YetAnotherNick 13 hours ago | parent | prev [-]

> Wikipedia seems to do just fine without.

No, they still pay fair wage, and I would trust it more if it pays fair wage to people spending their time on the project(including the creator).

input_sh 11 hours ago | parent | next [-]

They pay fair wages because they have enough scale where pestering for donations once a year is enough to justify their costs and then some. And even then, this forum is very famous for shitting on such a large scale not-for-profits, with many justifying their decision not to donate by seeing how much money the non-profit already has in their pockets. The only reason we even know how much money the non-profit has in its pockets is because non-profits are legally obliged to publicly disclose that, while for-profits are not (until they go public of course).

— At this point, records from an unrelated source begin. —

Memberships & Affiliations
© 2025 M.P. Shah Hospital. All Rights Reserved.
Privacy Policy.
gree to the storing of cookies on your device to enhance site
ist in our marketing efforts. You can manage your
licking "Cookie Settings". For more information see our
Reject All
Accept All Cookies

My point being that it's a mountain to climb, and just because those at the top have already climbed it doesn't translate into everyone being able to climb it. It takes a whole lot of effort and probably some public grants, but getting those public grants is a whole different skill set than actually building the thing. And you can only get a public grant after you've already created something useful, so your idea of a non-profit quickly turns into an inescable hole in your pocket that you're desperately trying to fill for at least a year or two.

This is why while our lists might vary, every single one of us can only name like 5, maybe 10 non-profits that have "made it" (however we define that success).

All that said, go set up a reocurring $2/month donation to your favourite non-profit right now. Whether you choose Wikimedia or something else, I'm sure it's well worth 10% of a monthly subscription you're already paying for an LLM or whatever. Unlike your for-profit subscriptions, if the money becomes tight you can always cancel these without losing anything.

topaz0 10 hours ago | parent | prev [-]

Wages and profits are conceptually different sorts of things, even if it's sometimes hard to draw a bright line in specific cases.

YetAnotherNick 9 hours ago | parent [-]

If it was not clear till now I am talking about wage or wage level earning for the creator.